Но Ева почти его не слышала, только вежливо кивала. Всем вниманием девушки овладел молодой мужчина лет двадцати пяти — двадцати восьми. Взгляд его невероятно синих, как сапфиры, глаз, парализовал мозг. Видимо, такую картину все пятеро друзей наблюдали уже не впервые, но все еще не устали от этого. Молодые люди, в предвкушении веселья, притихли, правда, улыбки сдерживать не получалось.

— Может быть, ты все-таки скажешь, как тебя зовут? — бархатный голос синеглазого незнакомца донесся до девушки как сквозь толщу воды. Ева потрясла головой, избавляясь от наваждения. Дружный хохот пятерки заглушил общий гул вагона. Девушка рассмеялся тоже.

— Я Ева, приятно познакомиться, — улыбалась, порозовевшая от смущения девчонка.

— Не смущайся, девушка, — пробасил русоволосый, — на нашего Богдана все так реагируют. И реакция почти у всех одинаковая, ты еще быстро себя в руки взяла.

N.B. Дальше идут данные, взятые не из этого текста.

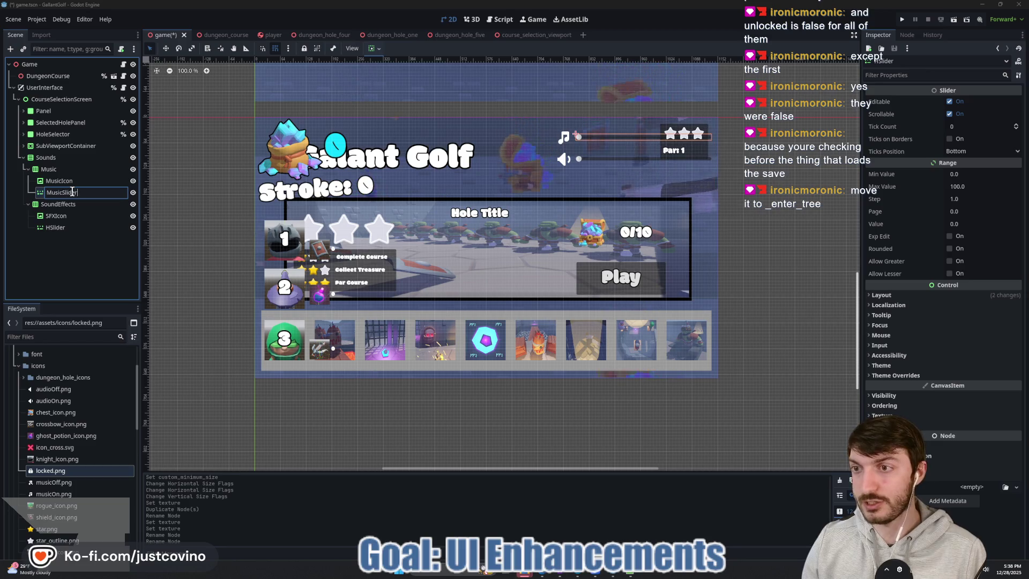
pyautogui.press('Return')
pyautogui.doubleClick(68, 228)
pyautogui.write('S')
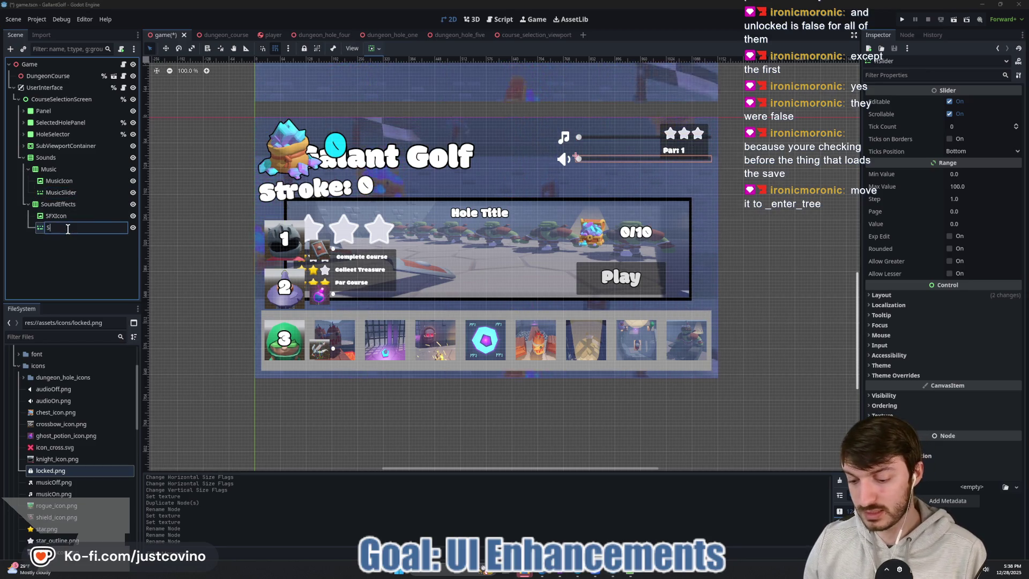
pyautogui.write('FXSlider')
pyautogui.press('Return')
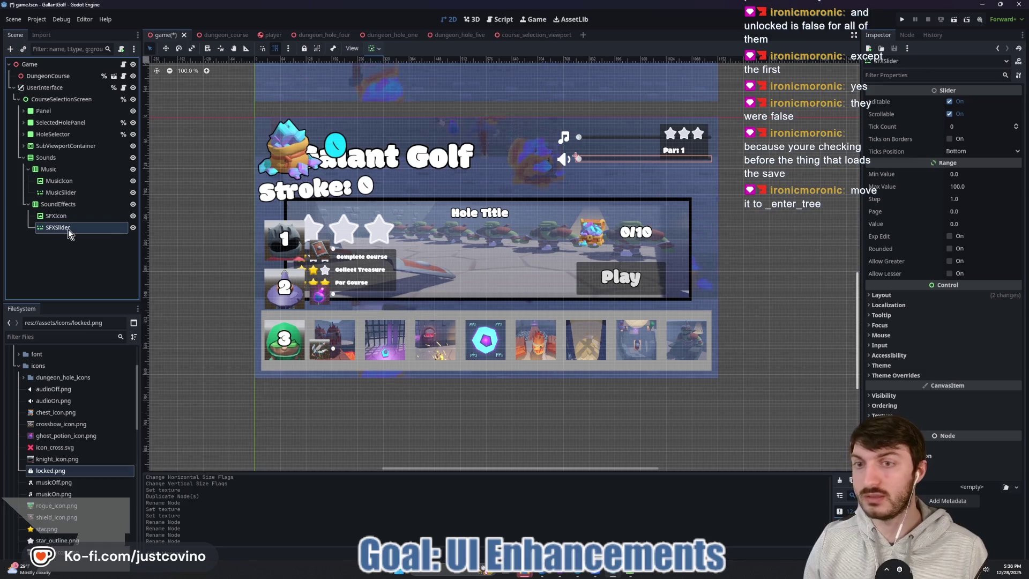
pyautogui.press('ctrl+s')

— Глаза необычные, я такие никогда не видела, — пробормотала слова оправдания Еня.

— Ага, он своими глазами наповал бьет и парней, и девушек. Мы его даже отпускать от себя боимся, вдруг украдут.

Енька бросила взгляд в сторону Богдана, тот, не смущаясь, рассматривал девушку, слегка опустив веки. Как минимум — оценивал, как максимум — пытался прочитать. Такой сам, кого хочешь, украдет. По всему видно, что альфа активно пользовался своей необычной внешностью без зазрения совести.

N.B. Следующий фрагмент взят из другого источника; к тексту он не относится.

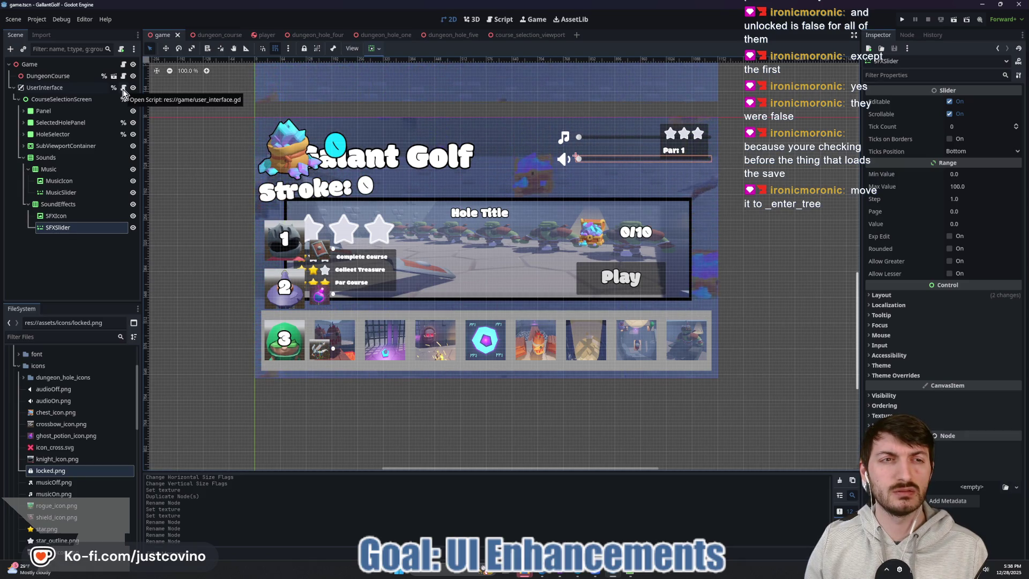
# Step: Open user_interface.gd and make SFXIcon and MusicIcon accessible by unique name
pyautogui.click(124, 89)
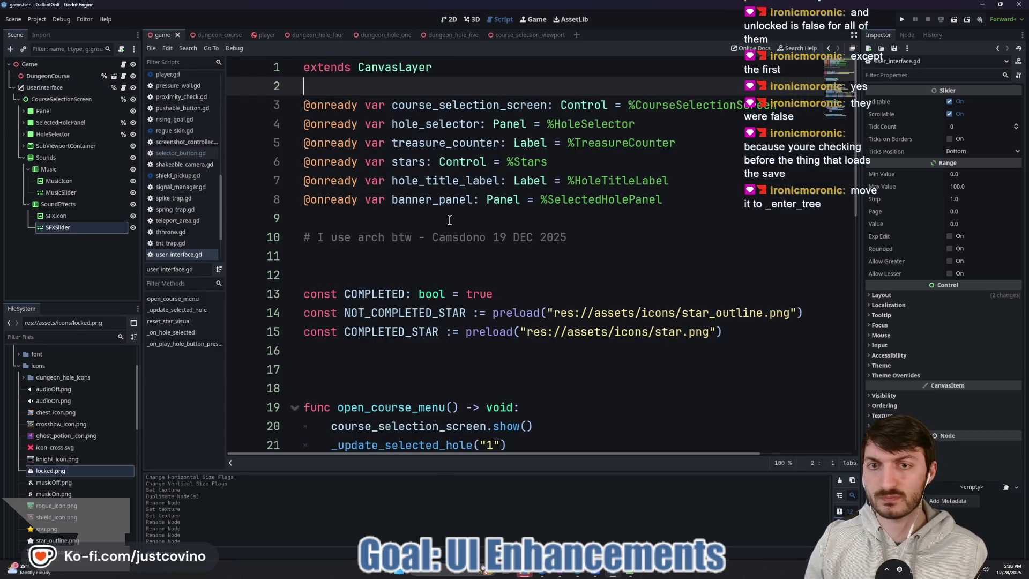
pyautogui.click(415, 219)
pyautogui.press('Return')
pyautogui.press('Return')
pyautogui.press('Up')
pyautogui.press('Up')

Принесли обед. Сказать, что народ застучал ложками, было бы сильным преувеличением, но и на манерную светскую беседу обед не был похож. Еву довольно дружелюбно приняли — осторожно подкалывали, смеялись над её шутками.

— Ты в каком вагоне едешь?

— В девятом, а вы?

— В двенадцатом. В купе студенты обычно не ездят.

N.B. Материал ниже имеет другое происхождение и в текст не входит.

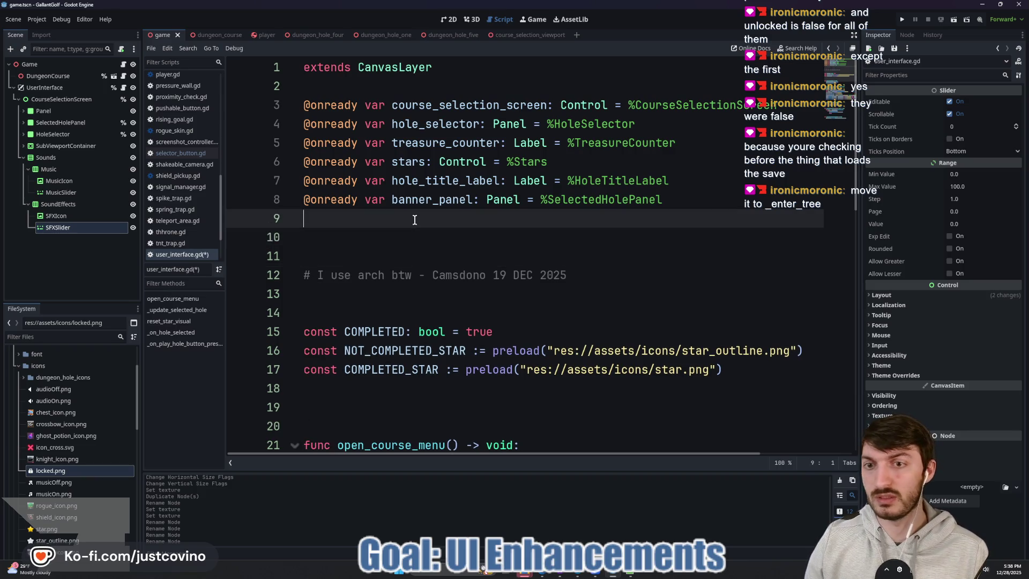
pyautogui.rightClick(68, 220)
pyautogui.click(105, 449)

— Меня родители решили побаловать — ехать долго, только завтра утром на месте буду, — откровенничать с незнакомцами не хотелось, а их настойчивое любопытство только провоцировало сильнее закрыться.

— Домой?

— Нет, на учебу. Просто мне еще практику отрабатывать, — воистину, волшебная вещь эта практика — все, что угодно, на неё свалить можно.

— Скучно, небось, одной ехать? — поинтересовалась одна из девушек. Ева не услышала ни одного имени, пока глазела на голубоглазого, а теперь было неудобно переспрашивать.

— Я еще не успела заскучать, только недавно проснулась, но если пригласите к себе в гости, то не откажусь, — девушка не стала кокетничать, — вы далеко едете?

— Намного ближе, чем ты. Но до семи вечера мы совершенно свободны, — парни прикупили пива для себя и соков для своих половинок — ассортимент вагона-ресторана был скудным. Компания выдвинулась в плацкартный двенадцатый вагон.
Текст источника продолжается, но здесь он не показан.